# Polished CA finish



## D_Allen (Oct 11, 2010)

I was playing around with CA finishing today and added something unusual.
Using Gorilla Super Glue is not the best CA glue. It does not dry fast enough so I will get some regular CA glue and try again. Also, as you can see, I did not sand this well enough as I was trying something different.
After 3 coats of super glue with fine sanding between each. I sanded the last one with 12000 grit. Wiped it off and then used some turtlewax polishing cream, twice. Then I used a small drop of clear-coat car polish and ran the lathe at high speed to buff it to a shine. With some practice, this could look really good.
It kinda squeaks when you rub it with your fingers!


----------



## TopamaxSurvivor (May 2, 2008)

What do you mean by "regular" CA glue? Another brand the dries better?


----------



## D_Allen (Oct 11, 2010)

Well, the Gorilla has rubber particles in it that are supposed to give it a better glue hold that stands up to vibration, etc.
Apparently the formula, which still contains CA, reacts differently and I had to let each coat dry for about 10 minutes. Thin super glue and crazy glue should react differently. I'll find out tomorrow.


----------



## TopamaxSurvivor (May 2, 2008)

Does Gorilla normally have a little more open time when gluing parts than the instant contact I have experienced with others?


----------



## D_Allen (Oct 11, 2010)

Apparently this formula is not useful for this application because of the time needed before handling. In the case of gluing 2 items together, which is what it is intended for, it is necessary to wait 1-5 minutes.
I found this within the directions on the manufacturer website but it does not appear on the package or bottle.
'You can handle your project lightly after 1-5 minutes. 24 hours required for complete cure.'

This is why it gummed up on the first try and why I had to wait longer between coats. It could be used but the extra time needed would not be desirable. Also, the fact that it contains rubber particles would probably not be of benefit.


----------



## interpim (Dec 6, 2008)

I have done quite a bit of experimenting with CA finishes. The best results I have had are using the following method.
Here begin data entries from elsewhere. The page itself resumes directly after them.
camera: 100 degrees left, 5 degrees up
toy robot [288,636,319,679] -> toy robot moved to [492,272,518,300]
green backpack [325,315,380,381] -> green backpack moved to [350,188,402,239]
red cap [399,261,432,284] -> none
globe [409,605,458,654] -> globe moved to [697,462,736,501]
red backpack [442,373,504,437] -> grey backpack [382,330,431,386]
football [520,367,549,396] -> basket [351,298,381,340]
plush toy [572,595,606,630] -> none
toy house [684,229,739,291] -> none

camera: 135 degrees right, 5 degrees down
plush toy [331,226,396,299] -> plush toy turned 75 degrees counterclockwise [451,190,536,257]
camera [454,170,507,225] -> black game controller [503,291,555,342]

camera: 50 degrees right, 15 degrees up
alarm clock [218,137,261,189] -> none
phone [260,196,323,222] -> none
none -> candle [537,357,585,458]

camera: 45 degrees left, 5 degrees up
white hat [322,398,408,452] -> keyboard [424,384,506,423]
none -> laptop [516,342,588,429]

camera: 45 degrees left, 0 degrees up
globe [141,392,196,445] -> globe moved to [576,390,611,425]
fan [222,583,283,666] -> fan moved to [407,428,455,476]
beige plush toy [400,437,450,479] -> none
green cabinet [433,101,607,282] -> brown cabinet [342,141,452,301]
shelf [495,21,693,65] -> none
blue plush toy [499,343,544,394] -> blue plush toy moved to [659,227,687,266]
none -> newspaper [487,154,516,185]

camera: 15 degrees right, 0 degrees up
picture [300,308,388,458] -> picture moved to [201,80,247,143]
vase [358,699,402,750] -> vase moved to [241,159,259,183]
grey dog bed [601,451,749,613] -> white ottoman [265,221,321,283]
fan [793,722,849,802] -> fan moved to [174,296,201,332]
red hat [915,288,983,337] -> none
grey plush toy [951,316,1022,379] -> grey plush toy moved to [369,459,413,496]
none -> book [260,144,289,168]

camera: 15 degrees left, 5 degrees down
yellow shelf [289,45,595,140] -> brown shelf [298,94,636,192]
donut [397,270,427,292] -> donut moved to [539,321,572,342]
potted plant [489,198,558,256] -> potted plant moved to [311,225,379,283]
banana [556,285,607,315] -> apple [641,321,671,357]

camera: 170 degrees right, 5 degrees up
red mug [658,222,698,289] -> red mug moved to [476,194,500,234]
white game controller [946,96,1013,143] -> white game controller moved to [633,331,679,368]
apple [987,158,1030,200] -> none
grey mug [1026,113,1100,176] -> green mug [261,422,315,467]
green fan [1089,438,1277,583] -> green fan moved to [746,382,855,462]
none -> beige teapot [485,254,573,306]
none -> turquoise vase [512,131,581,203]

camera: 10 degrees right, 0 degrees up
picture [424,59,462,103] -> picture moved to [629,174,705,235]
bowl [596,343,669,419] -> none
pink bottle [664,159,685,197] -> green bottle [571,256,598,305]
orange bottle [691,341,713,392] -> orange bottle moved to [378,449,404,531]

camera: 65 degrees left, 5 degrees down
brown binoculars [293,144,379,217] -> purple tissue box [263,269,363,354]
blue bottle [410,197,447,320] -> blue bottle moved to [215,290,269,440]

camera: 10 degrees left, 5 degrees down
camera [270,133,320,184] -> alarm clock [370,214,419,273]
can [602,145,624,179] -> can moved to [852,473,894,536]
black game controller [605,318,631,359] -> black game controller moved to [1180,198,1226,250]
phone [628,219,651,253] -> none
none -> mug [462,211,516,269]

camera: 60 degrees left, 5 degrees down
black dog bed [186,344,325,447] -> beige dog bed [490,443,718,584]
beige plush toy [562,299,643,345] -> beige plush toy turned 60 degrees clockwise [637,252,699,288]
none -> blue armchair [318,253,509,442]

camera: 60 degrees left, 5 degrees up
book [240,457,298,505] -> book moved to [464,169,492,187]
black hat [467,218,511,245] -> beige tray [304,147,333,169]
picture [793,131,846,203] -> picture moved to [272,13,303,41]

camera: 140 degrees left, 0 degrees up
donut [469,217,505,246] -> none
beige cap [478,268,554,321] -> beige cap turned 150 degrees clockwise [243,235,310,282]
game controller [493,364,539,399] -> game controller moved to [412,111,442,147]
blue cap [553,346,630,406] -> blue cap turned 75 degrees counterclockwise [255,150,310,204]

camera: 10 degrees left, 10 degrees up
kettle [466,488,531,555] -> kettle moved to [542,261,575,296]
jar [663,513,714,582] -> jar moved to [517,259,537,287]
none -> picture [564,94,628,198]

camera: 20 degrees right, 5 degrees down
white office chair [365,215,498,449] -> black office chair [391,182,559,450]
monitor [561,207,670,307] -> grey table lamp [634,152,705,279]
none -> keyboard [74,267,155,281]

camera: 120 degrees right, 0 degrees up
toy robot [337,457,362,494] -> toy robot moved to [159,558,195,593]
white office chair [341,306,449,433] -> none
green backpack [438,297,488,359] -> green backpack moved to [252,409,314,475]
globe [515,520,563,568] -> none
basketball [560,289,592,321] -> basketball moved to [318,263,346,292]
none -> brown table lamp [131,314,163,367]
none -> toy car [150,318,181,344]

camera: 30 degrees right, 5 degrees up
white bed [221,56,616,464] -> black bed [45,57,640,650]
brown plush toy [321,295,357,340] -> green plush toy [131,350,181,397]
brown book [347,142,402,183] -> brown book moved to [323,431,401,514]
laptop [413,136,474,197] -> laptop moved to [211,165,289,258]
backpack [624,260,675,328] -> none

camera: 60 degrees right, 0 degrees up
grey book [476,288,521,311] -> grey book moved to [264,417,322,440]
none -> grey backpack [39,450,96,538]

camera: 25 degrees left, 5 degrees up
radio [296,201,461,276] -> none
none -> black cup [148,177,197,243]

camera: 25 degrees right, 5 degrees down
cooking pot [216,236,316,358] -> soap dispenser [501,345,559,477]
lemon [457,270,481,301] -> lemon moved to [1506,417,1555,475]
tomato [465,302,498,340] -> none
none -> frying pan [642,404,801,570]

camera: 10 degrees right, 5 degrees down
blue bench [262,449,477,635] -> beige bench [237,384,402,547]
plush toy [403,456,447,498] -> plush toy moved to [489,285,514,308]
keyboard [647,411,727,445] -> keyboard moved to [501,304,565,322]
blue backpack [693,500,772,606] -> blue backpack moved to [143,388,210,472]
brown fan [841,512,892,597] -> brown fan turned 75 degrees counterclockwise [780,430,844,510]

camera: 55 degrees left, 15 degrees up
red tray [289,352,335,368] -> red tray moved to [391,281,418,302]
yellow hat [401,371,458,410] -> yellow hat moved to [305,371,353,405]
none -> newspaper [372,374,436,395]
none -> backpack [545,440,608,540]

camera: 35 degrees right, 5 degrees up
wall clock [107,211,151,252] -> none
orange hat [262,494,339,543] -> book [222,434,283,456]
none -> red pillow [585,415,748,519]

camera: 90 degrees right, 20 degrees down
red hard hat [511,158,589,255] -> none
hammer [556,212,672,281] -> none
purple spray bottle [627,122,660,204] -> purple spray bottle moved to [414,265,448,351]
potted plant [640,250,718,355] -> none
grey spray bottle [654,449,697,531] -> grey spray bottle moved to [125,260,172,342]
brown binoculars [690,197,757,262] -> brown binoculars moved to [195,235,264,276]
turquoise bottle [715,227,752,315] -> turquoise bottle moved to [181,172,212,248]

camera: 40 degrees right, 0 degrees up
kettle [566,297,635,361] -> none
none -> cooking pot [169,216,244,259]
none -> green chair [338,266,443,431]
I get a cotton cloth, usually a piece of an old t-shirt.
I'll put say 10 drops of Boiled Linseed Oil onto a spot of the cloth, then put about 3-4 drops of CA glue on that spot.
Then I rub back and forth very quickly across the workpiece, making sure not to stop at all. It will heat up, but you'll feel a difference in resistance when the glue is dry. 
I continue this same thing for several coats, eventually getting to around 10 coats. 
For a pen-sized piece of wood, this takes maybe 10 minutes start to finish, and gives an awesome smooth finish.
The built up CA is basically plastic, so if you wanted to polish it more, I would recommend a plastic polish of some sort. The surface is already very smooth, so if you put any sandpaper on it, your just roughing it up.


----------



## planeBill (Oct 21, 2011)

My brother and I always finish our knife scales with ca. We always use the stuff you get at dollar stores and the like, crazyglue brand. Hey, it's a dollar for two tubes. Glue, sand,glue,sand,glue,sand…...... well. you get the picture. Ten or 15 coats sanded with 2000 grit paper. And like you finish with a coat of wax. You're on the right track. Never tried gorillaglue brand, too expensive. It makes one heck of a fine, tough finish.


----------



## D_Allen (Oct 11, 2010)

Well folks, this is a step in the right direction. I got the CA with BLO process figured out and I am also now turning between centers. I built this one today. Shines nice and the transitions from the metal to wood are flawless.


----------



## interpim (Dec 6, 2008)

looking really good!


----------



## Razorbak91313 (Feb 28, 2011)

For those who do small projects with the CA glue, try walmart. They have a 4 pack of small tubes for around $1.25 (4 grams of glue in each tube). I have been buying a good bit of it while experimenting with using CA on wood rings to strengthen then and seal them. I have just started using CA to completely finish a wood ring/bracelet and will be buying the larger bottles since I will be using alot more glue.


----------